Aquel que no frecuenta los tradicionales mercados de abastos, se topa al entrar en ellos con uno de los grandes enigmas de la Humanidad: ¿cómo pueden cohabitar en un mismo espacio cinco fruterías y seis carnicerías que aparentemente venden lo mismo, al mismo precio? No parece tener sentido comercial abrir una tienda sin ninguna ventaja competitiva en un sitio donde sobra oferta.

El enigma se esclarece en cuanto uno empieza a hacer sus compras regularmente en el mercado del barrio. Allí se descubre muy pronto que no es fácil ir a un puesto distinto cada día que uno hace la compra. En el tiempo en que te limpian un pescado o te cortan una carne en filetes, se suele entablar una conversación sobre cómo vas a cocinar tal cosa, a quién traes a comer, lo buenas que están las alcachofas este mes, y con la charla se empieza a construir un vínculo. Luego un día te bajan el precio de una merluza, o te regalan varios pimientos de una extraña variedad para que pruebes lo buena que está, te dan a probar de un chorizo que no sabías que existía y finalmente uno acaba por contraer una relación formal con su tendero que excluye la posibilidad de serle infiel con otro.

Porque traicionar a tu pescadero yéndote con el del final del pasillo es una traición más abominable que engañar a tu pareja, cambiar de equipo de fútbol o abandonar a tu perro en un descampado. Toda traición se hace a escondidas, pero cambiar de puesto en el mercado es algo que no se puede hacer sin ser visto y por ello exige una sangre fría propia de un psicópata.

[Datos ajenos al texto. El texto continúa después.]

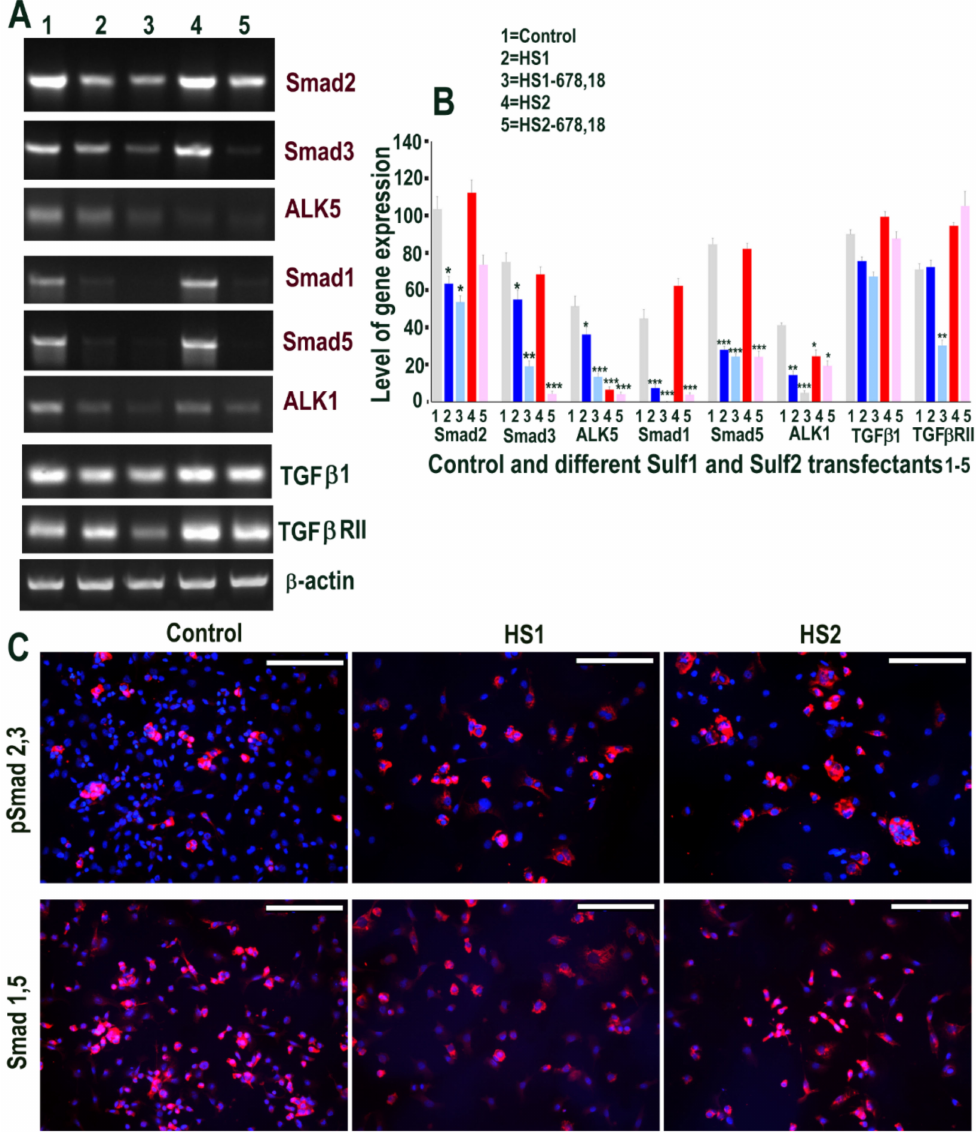
Figure 7. ( A , B ) Some changes in levels of TGF β & BMP cell signalling following transfections of HMec1 cells with (1) pcDNA3, (2) full length Sulf1 (HS1) and (3) shorter inactive Sulf1 (HS1-678,18), (4) full length Sulf2 (HS2) and shorter inactive Sulf2 (HS2-678,18) examined by RT PCR analysis quantified using image J analysis. Error bars = means ± SD; *** p < 0.0001; ** p < 0.001; * p < 0.01. ( C ) Changes in TGF β & BMP cell signalling following control, Sulf1 and Sulf2 transfections confirmed by immunostaining with phosphor Smad2,3 and Smad1,5 antibodies. Scale bar: 100 µ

Tanto es así, que si voy en busca de bacalao para hacer un pil pil y mi pescadero no tiene, desisto de mi propósito de menú, y me adapto a lo que ofrezca ese día, por mucho que en el resto del mercado haya doscientos bacalaos.

Esta fidelidad tiene recompensas que la vida va descubriendo. Quizás la mayor de todas ocurrió hace cuatro años, cuando estábamos encerrados en casa por la pandemia, y el único lugar al que me estaba autorizado ir, donde pudiera sentir calor humano, era el mercado de Chamartín. Allí mi frutero y mi pescadero me llamaban por mi nombre cada día, me preguntaban por mi familia, me ofrecían lo que sabían que me produciría el consuelo de la buena mesa, se demoraban el tiempo que fuera cortando las cosas como me gustan y me daban el palique que no te da el tipo del banco, el del supermercado ni el de la gasolinera. El mercado fue esos días el último reducto de la humanidad.